Questions about Suicide
Short answers, pulled from the story.
How common is suicide worldwide?
Suicide is the 10th-leading cause of death worldwide, accounting for about 1.5% of all deaths. It resulted in 828,000 deaths globally in 2015, up from 712,000 in 1990, even as the age-standardized death rate fell by 23.3%.
What are the main risk factors for suicide?
Risk factors for suicide include mental disorders, substance misuse, physical illness, trauma, and social isolation. Major depression and bipolar disorder carry the greatest risk, with substance misuse the second most common factor.
Does suicide affect men or women more?
Death by suicide occurs about 1.8 times more often in males than females globally, and three to four times more often in the Western world. Suicide attempts and self-harm, by contrast, are two to four times more frequent among females. China is the only country where the female rate is higher than the male rate.
What treatments are proven to reduce suicide risk?

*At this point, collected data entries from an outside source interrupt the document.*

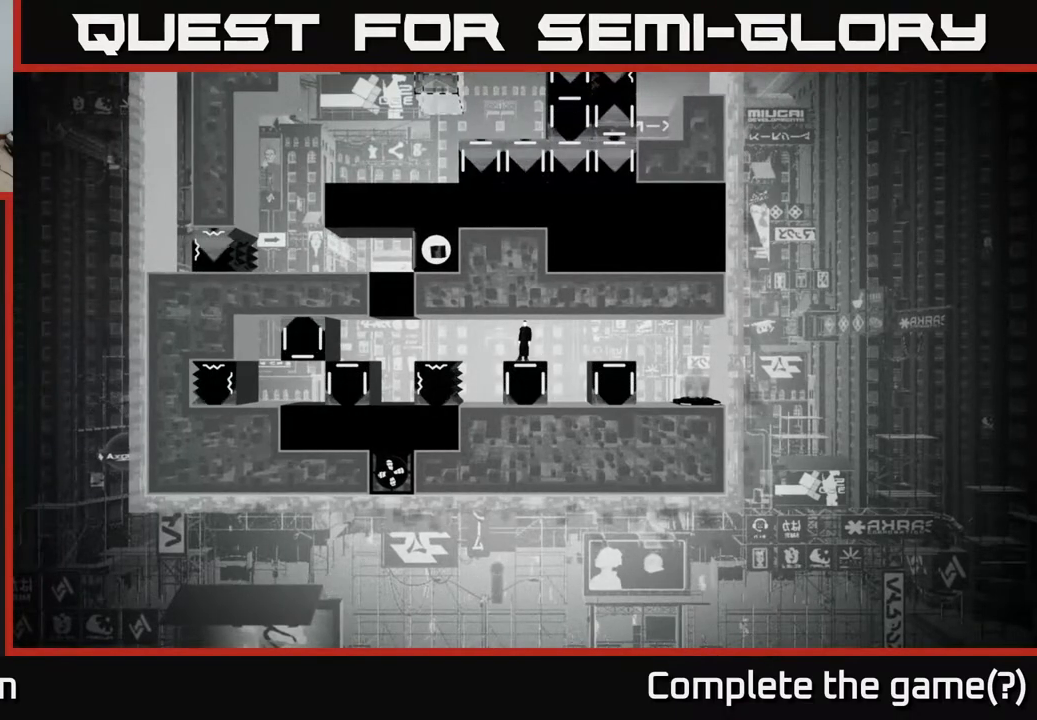
{"buttons": [], "left_stick": "center", "right_stick": "center", "events": []}
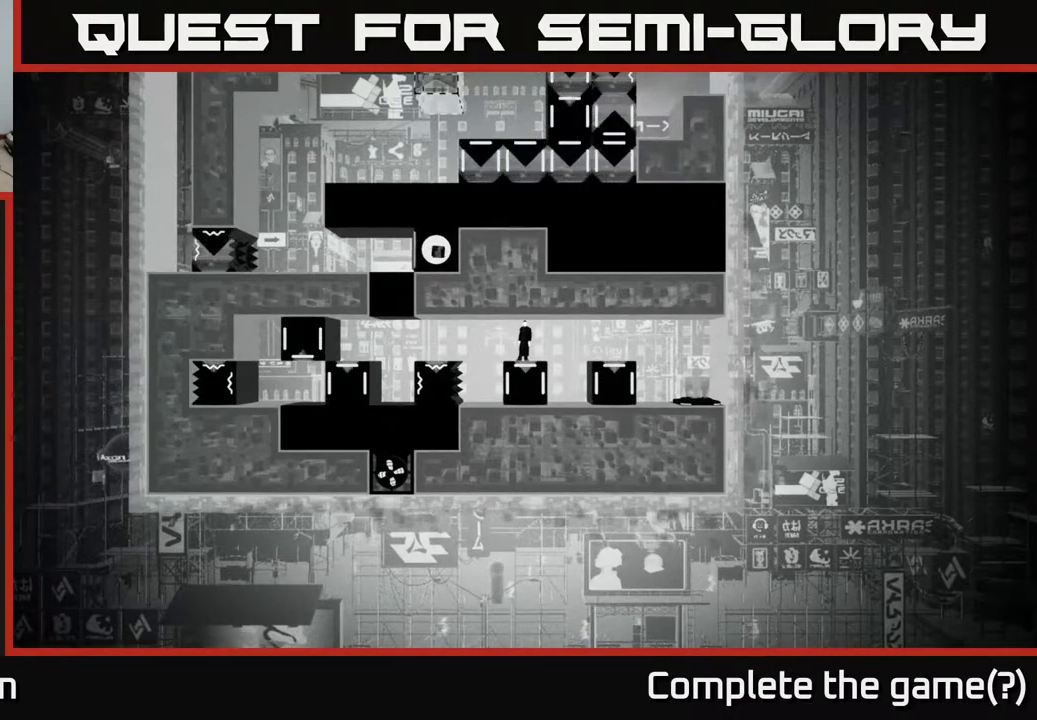
{"buttons": [], "left_stick": "center", "right_stick": "center", "events": []}
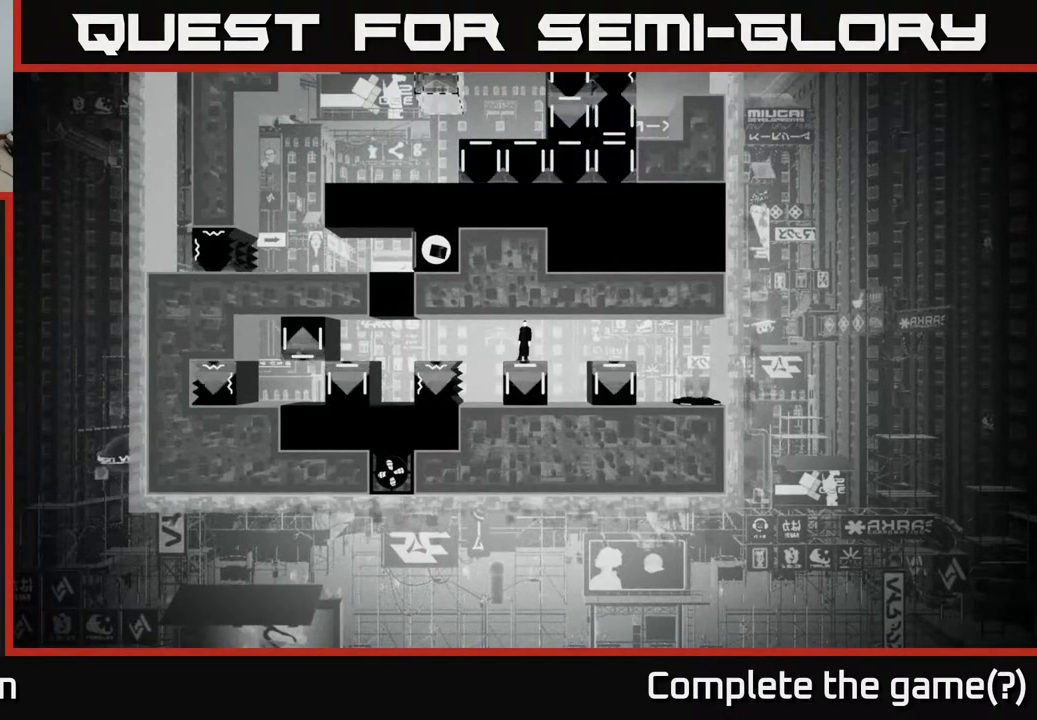
{"buttons": [], "left_stick": "center", "right_stick": "center", "events": []}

Lithium reduces the risk of suicide in mood disorders by 87% in randomized controlled trials. The Caring Letters model, which mails brief personally signed letters to people after a hospitalized attempt, has also been proven in a randomized controlled trial to reduce deaths by suicide.
What is the most common method of suicide?
A review of 56 countries found hanging the most common method in most of them, accounting for 53% of male suicides and 39% of female suicides. Worldwide, about 30% of suicides occur from pesticide poisoning, mostly in the developing world.
What is the Werther effect in suicide?
The Werther effect is suicide contagion in which depictions of suicide increase its occurrence, named after the protagonist of Goethe's The Sorrows of Young Werther. Its opposite, the Papageno effect, named for a character in Mozart's The Magic Flute, describes how coverage of effective coping mechanisms may have a protective effect.
When did suicide stop being a crime in Western countries?
England and Wales decriminalized suicide through the Suicide Act 1961, and the Republic of Ireland followed in 1993. No country in Europe currently treats suicide or attempted suicide as a crime, though it remains illegal in some nations, including most Muslim-majority countries.